→ Text block:
____

Enron was formed in 1985 under the direction of Kenneth Lay (Diesner & Carley, 2005). The company was based in Houston, Texas. Within 15 years Enron became one of the nation’s biggest companies in revenue by buying electricity from generators and selling it to consumers. Enron identified areas where energy needs were higher than energy capacities, built power plants and sold them before their value diminished. In 2002, there were 21,000 people employed in Enron in over 40 countries (BBC News, 2002).

From 1985 on, Arthur Andersen had been Enron’s auditor. Andersen earned millions of dollars from accounting and internal and external consulting services for Enron, which was one of Andersen’s largest clients worldwide.

In 1999, Enron officials began to separate losses from equity and derivate trades into “special purpose entities” (SPE) - partnerships that were excluded from the company’s net income reports. The systematic omission of negative balance sheets and income statements from SPEs in Enron’s reports resulted in an off-balance-sheet-financing system (Sanborn, 2004).

____

→ Task item A:
How many lines of the records contain the string "pose"? Reply with the number alone.
The records that follow are unrelated to the Enron text.

____

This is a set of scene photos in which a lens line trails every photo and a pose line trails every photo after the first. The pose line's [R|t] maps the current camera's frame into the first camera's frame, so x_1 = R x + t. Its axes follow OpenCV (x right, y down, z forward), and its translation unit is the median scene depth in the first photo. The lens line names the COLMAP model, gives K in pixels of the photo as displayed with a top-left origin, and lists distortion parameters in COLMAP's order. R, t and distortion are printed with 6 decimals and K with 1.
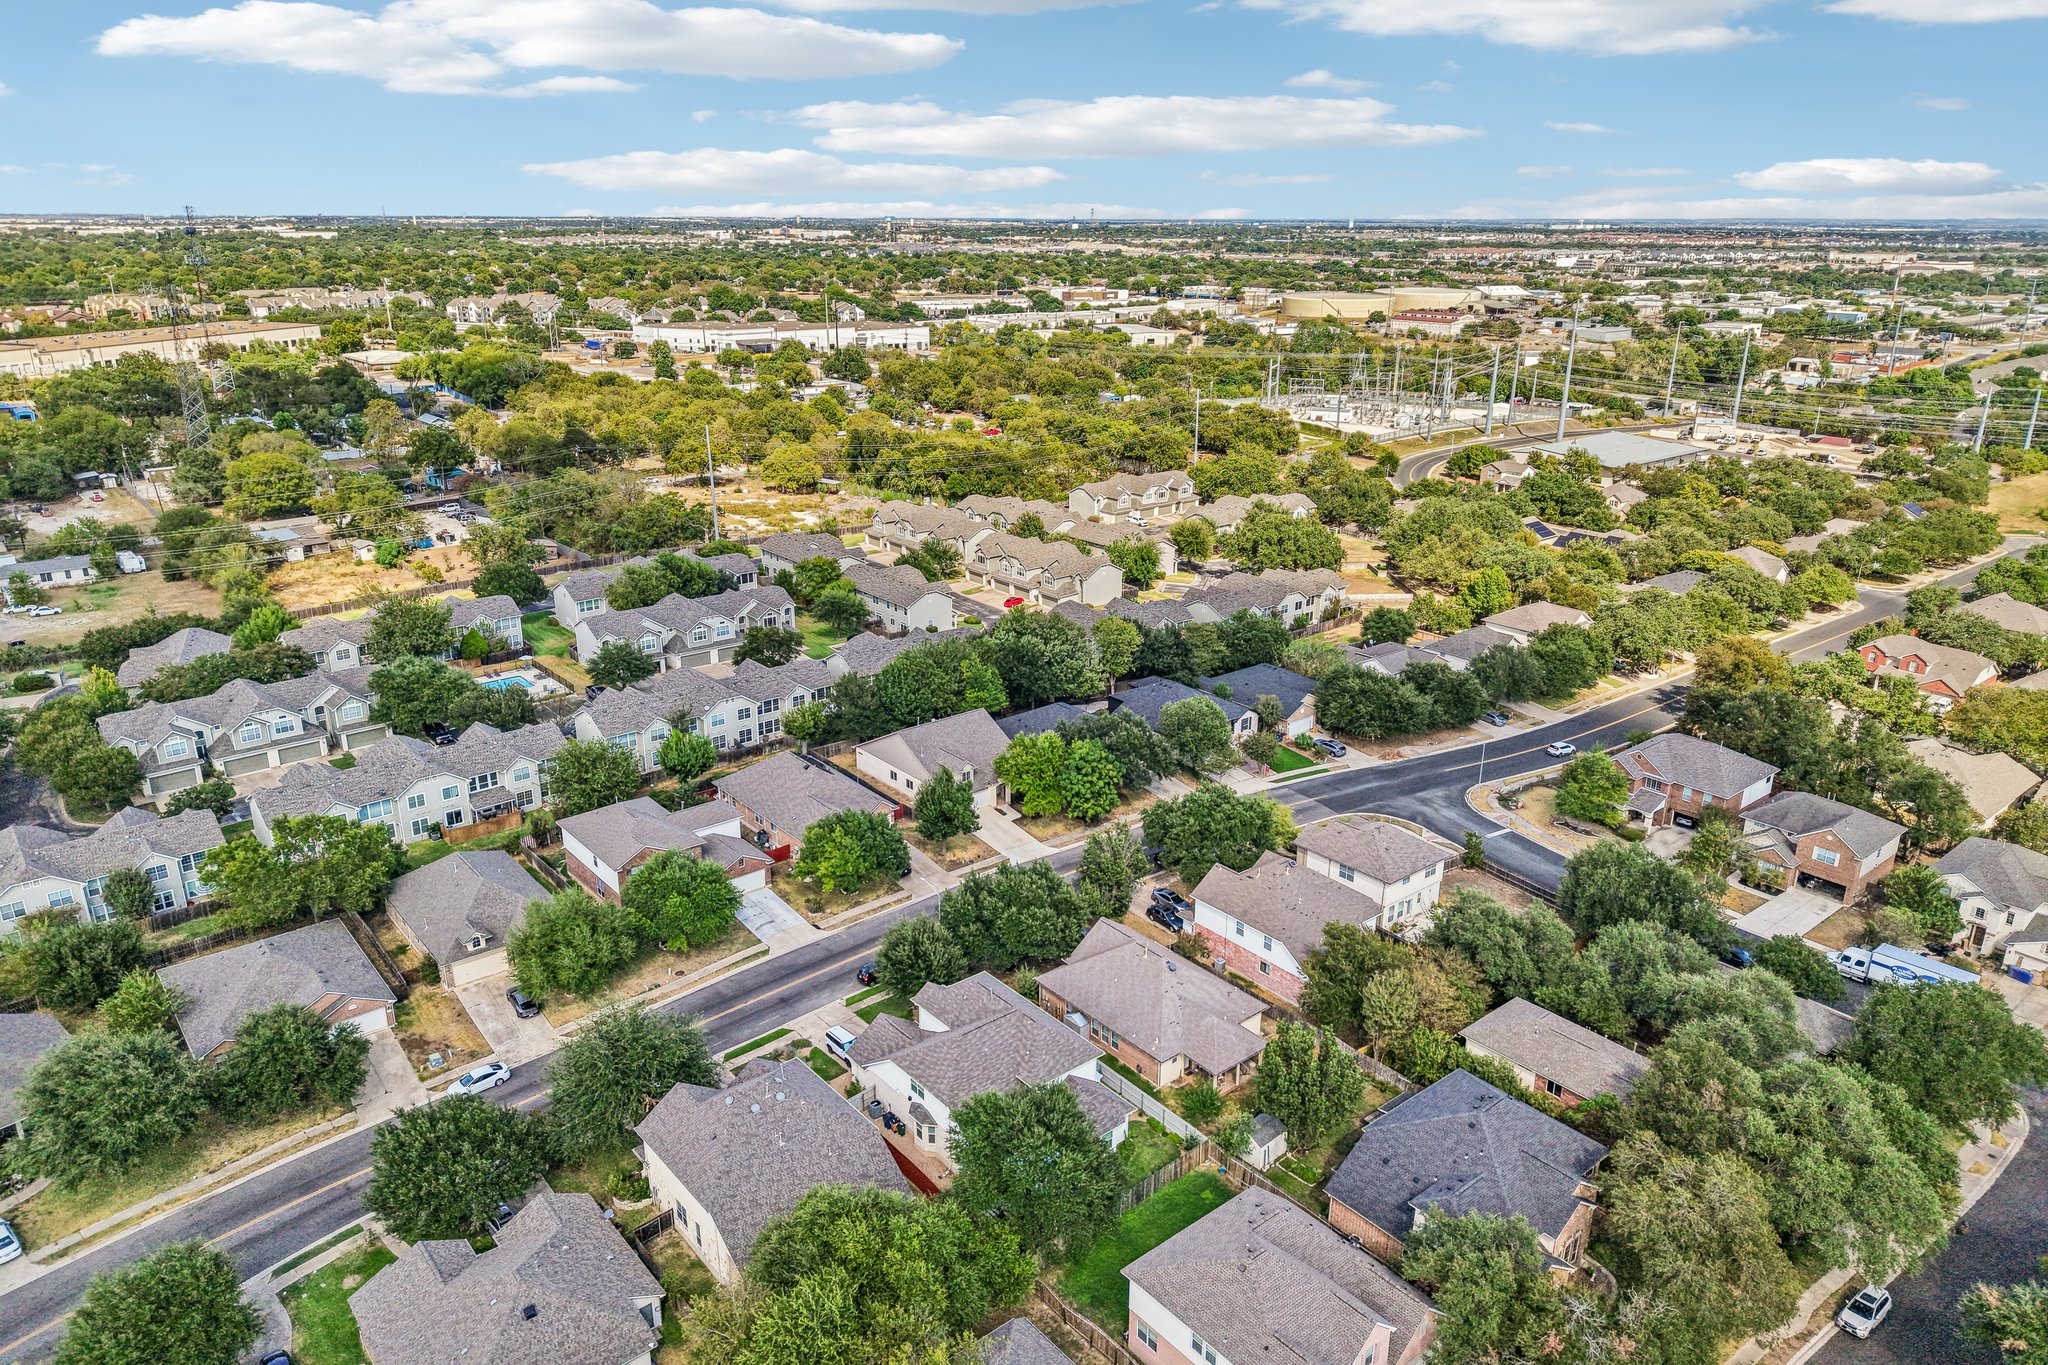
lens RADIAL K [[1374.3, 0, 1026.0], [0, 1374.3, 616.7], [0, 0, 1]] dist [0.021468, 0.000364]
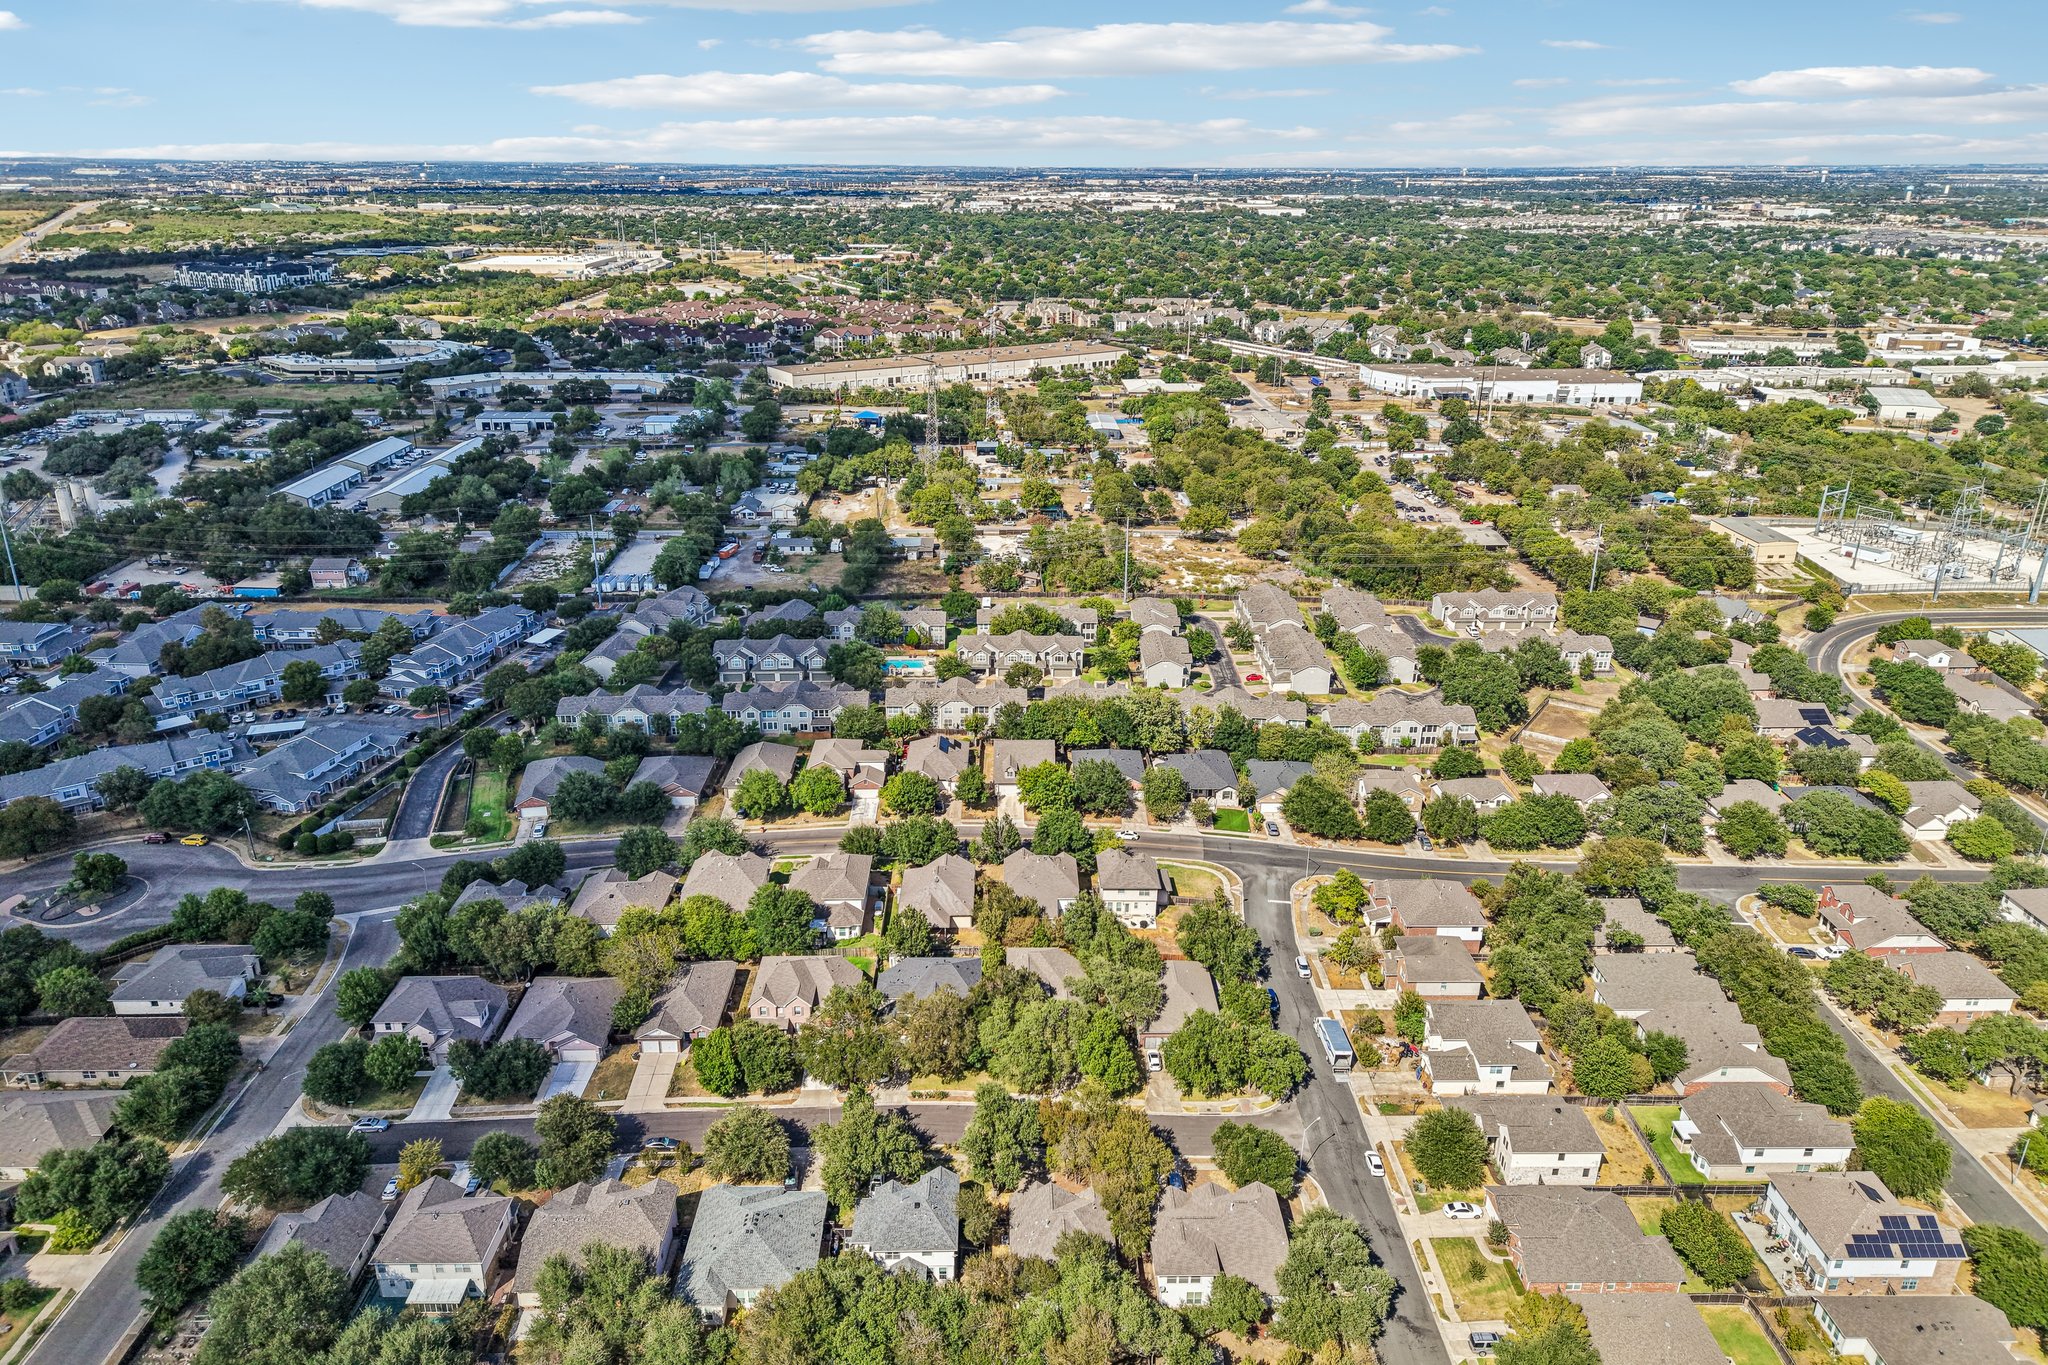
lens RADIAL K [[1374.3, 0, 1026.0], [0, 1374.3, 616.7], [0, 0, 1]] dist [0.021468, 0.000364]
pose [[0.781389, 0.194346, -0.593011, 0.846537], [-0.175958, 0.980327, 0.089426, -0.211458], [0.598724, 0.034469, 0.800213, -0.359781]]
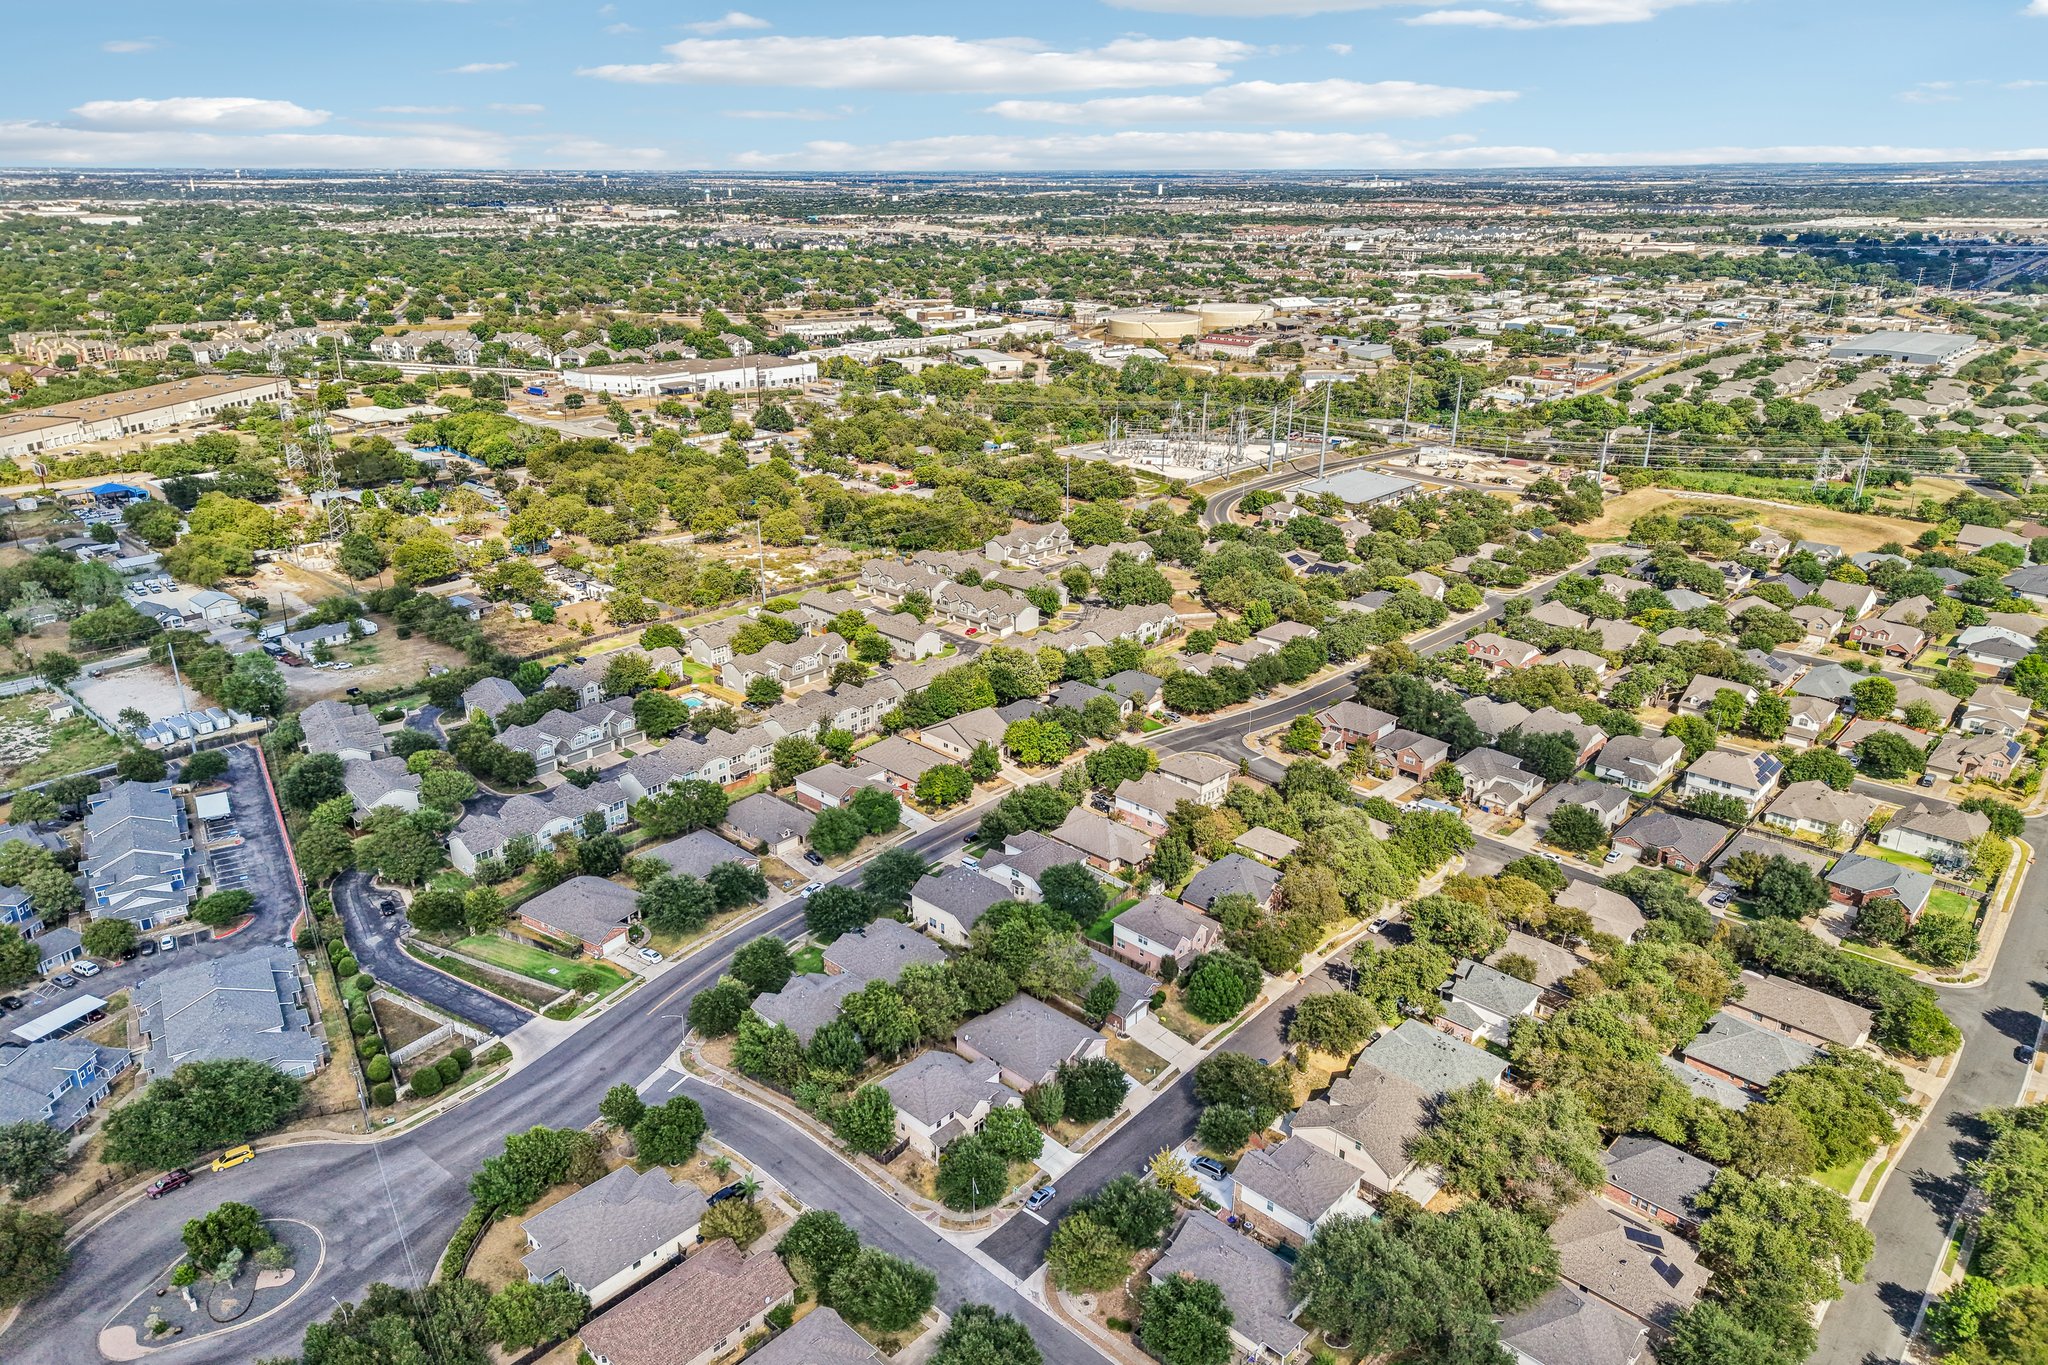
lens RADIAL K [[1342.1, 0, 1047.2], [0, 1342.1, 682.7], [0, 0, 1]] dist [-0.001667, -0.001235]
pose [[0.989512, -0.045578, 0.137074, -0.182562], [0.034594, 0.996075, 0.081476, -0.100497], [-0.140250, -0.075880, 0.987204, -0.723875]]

____

→ Task item B:
Answer these questions from the Enron text:
(i) In what year was Enron formed?
(ii) Which firm had been Enron's auditor from 1985 on?
(iii) How many people did Enron employ in 2002?

→ Answer section A:
3

→ Answer section B:
(i) 1985
(ii) Arthur Andersen
(iii) 21,000